# Citizenfour (2014) Documentary film



## wizehop (Mar 5, 2016)

Relevant and worth a watch when you have some time:

"In January 2013, Poitras (recipient of the 2012 MacArthur Genius Fellowship and co-recipient of the 2014 Pulitzer Prize for Public Service) was several years into making a film about surveillance in the post-9/11 era when she started receiving encrypted e-mails from someone identifying himself as "citizen four," who was ready to blow the whistle on the massive covert surveillance programs run by the NSA and other intelligence agencies. 

In June 2013, she and Greenwald flew to Hong Kong for the first of many meetings with the man who turned out to be Snowden. She brought her camera with her.

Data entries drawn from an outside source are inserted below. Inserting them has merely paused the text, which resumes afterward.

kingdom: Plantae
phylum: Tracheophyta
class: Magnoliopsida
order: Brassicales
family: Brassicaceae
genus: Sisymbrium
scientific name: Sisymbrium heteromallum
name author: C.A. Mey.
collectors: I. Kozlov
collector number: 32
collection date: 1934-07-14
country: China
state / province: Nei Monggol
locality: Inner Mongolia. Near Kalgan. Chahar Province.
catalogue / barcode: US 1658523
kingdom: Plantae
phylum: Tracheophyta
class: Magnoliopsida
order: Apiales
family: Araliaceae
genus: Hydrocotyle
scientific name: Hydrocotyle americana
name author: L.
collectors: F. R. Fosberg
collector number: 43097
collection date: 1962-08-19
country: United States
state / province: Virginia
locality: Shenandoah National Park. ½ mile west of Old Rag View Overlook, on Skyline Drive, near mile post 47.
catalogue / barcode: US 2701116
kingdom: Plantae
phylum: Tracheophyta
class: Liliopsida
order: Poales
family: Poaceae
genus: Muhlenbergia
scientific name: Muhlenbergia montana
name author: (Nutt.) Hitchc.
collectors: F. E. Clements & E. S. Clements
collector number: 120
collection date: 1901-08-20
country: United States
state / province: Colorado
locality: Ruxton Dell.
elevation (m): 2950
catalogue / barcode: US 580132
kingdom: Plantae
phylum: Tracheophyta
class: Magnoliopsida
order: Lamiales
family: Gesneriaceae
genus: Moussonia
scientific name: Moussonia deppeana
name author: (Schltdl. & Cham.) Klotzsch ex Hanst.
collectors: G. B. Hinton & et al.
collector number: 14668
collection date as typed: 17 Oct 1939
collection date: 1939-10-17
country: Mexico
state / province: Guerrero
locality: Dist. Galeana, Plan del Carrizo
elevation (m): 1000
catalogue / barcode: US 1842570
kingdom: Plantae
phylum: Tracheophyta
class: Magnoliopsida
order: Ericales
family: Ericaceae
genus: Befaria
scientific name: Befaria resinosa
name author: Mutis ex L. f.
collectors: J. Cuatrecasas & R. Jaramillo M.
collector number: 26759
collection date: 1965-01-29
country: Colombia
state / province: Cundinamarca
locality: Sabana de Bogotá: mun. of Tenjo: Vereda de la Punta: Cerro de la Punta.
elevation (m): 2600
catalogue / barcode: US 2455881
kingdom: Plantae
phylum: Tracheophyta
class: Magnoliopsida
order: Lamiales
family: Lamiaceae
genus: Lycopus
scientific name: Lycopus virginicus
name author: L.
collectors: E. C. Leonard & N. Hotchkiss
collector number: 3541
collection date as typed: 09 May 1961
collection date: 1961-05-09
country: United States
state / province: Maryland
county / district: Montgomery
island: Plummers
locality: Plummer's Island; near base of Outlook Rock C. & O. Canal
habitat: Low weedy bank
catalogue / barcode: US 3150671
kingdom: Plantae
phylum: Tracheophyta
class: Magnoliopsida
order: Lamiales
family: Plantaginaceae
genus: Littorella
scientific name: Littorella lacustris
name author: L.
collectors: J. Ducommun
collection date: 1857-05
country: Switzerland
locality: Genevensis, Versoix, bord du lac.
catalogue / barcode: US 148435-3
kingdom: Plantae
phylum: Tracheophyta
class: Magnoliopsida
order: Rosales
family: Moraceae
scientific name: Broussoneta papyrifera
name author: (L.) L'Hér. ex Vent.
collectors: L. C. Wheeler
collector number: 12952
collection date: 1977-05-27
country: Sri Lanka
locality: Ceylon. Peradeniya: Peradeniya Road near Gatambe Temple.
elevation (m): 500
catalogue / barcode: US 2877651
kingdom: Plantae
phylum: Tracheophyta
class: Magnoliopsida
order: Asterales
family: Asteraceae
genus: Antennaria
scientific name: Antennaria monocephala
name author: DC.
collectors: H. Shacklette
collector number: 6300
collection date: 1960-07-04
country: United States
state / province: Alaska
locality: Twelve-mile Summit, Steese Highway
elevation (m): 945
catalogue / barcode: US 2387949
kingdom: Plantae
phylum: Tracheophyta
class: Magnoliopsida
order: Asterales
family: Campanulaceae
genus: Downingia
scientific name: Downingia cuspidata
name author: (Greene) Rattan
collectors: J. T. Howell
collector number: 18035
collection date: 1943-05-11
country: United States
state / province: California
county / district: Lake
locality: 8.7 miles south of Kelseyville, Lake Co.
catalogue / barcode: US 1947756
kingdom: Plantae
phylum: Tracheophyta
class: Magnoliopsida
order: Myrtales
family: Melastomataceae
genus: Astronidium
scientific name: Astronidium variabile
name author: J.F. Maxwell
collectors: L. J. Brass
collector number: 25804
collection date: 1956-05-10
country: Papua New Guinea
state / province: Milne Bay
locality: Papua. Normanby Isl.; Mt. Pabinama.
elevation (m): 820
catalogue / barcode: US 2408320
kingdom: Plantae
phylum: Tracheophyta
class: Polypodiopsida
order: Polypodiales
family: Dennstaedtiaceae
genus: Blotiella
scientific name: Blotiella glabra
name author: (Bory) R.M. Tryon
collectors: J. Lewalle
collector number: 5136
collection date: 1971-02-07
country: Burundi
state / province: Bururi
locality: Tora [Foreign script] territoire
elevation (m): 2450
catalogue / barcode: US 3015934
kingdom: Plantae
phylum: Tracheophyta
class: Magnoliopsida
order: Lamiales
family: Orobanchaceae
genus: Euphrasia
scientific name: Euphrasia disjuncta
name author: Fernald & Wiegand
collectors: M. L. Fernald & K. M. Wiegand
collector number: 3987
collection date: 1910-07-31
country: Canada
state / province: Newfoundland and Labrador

The film that resulted from this series of tense encounters is absolutely sui generis in the history of cinema: a 100% real-life thriller unfolding minute by minute before our eyes."


*Citizenfour (2014) Part 1 *


*Citizenfour (2014) Part 2*


----------



## Kim Chee (Mar 9, 2016)

The founding fathers of this country would likely see Mr. Snowden as a real patriot (not just a flag waver). 

A government which chooses to circumvent the law and ignore protections afforded to its citizens as outlined in its own constitution it unfit to govern as it has forgotten that it serves the citizens.


----------